§ **PROBLEM TO SOLVE**: Lay out all the lines below as a Markdown table with the columns Row and Text, numbering each line in Row and skipping any blank lines.

[Raw records]
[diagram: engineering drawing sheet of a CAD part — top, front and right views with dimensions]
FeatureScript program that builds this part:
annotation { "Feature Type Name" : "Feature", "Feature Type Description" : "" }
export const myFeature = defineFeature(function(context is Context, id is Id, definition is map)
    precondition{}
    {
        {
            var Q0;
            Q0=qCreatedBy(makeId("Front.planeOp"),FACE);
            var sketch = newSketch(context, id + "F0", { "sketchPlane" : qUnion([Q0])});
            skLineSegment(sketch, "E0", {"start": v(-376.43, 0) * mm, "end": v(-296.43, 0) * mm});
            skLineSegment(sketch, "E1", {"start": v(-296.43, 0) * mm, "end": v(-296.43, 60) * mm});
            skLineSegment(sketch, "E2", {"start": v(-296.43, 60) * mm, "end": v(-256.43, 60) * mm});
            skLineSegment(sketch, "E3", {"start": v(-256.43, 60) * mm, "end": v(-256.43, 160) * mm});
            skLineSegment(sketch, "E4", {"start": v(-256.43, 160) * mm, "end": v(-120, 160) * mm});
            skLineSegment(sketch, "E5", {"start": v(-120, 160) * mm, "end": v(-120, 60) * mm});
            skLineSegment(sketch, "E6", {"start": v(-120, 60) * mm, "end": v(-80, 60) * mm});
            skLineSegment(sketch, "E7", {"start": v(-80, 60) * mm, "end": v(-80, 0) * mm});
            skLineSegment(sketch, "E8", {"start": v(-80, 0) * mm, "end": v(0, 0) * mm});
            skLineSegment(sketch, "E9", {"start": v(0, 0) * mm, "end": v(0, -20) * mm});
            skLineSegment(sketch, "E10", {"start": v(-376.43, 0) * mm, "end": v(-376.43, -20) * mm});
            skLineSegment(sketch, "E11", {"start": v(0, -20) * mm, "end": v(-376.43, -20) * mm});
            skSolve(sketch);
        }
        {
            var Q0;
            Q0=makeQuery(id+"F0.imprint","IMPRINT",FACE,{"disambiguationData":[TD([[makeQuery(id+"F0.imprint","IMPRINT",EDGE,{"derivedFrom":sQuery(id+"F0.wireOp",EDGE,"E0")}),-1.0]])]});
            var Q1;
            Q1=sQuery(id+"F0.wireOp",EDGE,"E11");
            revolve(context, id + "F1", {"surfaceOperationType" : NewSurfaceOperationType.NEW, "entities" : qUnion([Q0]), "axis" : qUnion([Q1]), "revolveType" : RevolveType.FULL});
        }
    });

§ **COMPLETED TASK**:
| Row | Text |
|---|---|
| 1 | [diagram: engineering drawing sheet of a CAD part — top, front and right views with dimensions] |
| 2 | FeatureScript program that builds this part: |
| 3 | annotation { "Feature Type Name" : "Feature", "Feature Type Description" : "" } |
| 4 | export const myFeature = defineFeature(function(context is Context, id is Id, definition is map) |
| 5 |     precondition{} |
| 6 |     { |
| 7 |         { |
| 8 |             var Q0; |
| 9 |             Q0=qCreatedBy(makeId("Front.planeOp"),FACE); |
| 10 |             var sketch = newSketch(context, id + "F0", { "sketchPlane" : qUnion([Q0])}); |
| 11 |             skLineSegment(sketch, "E0", {"start": v(-376.43, 0) * mm, "end": v(-296.43, 0) * mm}); |
| 12 |             skLineSegment(sketch, "E1", {"start": v(-296.43, 0) * mm, "end": v(-296.43, 60) * mm}); |
| 13 |             skLineSegment(sketch, "E2", {"start": v(-296.43, 60) * mm, "end": v(-256.43, 60) * mm}); |
| 14 |             skLineSegment(sketch, "E3", {"start": v(-256.43, 60) * mm, "end": v(-256.43, 160) * mm}); |
| 15 |             skLineSegment(sketch, "E4", {"start": v(-256.43, 160) * mm, "end": v(-120, 160) * mm}); |
| 16 |             skLineSegment(sketch, "E5", {"start": v(-120, 160) * mm, "end": v(-120, 60) * mm}); |
| 17 |             skLineSegment(sketch, "E6", {"start": v(-120, 60) * mm, "end": v(-80, 60) * mm}); |
| 18 |             skLineSegment(sketch, "E7", {"start": v(-80, 60) * mm, "end": v(-80, 0) * mm}); |
| 19 |             skLineSegment(sketch, "E8", {"start": v(-80, 0) * mm, "end": v(0, 0) * mm}); |
| 20 |             skLineSegment(sketch, "E9", {"start": v(0, 0) * mm, "end": v(0, -20) * mm}); |
| 21 |             skLineSegment(sketch, "E10", {"start": v(-376.43, 0) * mm, "end": v(-376.43, -20) * mm}); |
| 22 |             skLineSegment(sketch, "E11", {"start": v(0, -20) * mm, "end": v(-376.43, -20) * mm}); |
| 23 |             skSolve(sketch); |
| 24 |         } |
| 25 |         { |
| 26 |             var Q0; |
| 27 |             Q0=makeQuery(id+"F0.imprint","IMPRINT",FACE,{"disambiguationData":[TD([[makeQuery(id+"F0.imprint","IMPRINT",EDGE,{"derivedFrom":sQuery(id+"F0.wireOp",EDGE,"E0")}),-1.0]])]}); |
| 28 |             var Q1; |
| 29 |             Q1=sQuery(id+"F0.wireOp",EDGE,"E11"); |
| 30 |             revolve(context, id + "F1", {"surfaceOperationType" : NewSurfaceOperationType.NEW, "entities" : qUnion([Q0]), "axis" : qUnion([Q1]), "revolveType" : RevolveType.FULL}); |
| 31 |         } |
| 32 |     }); |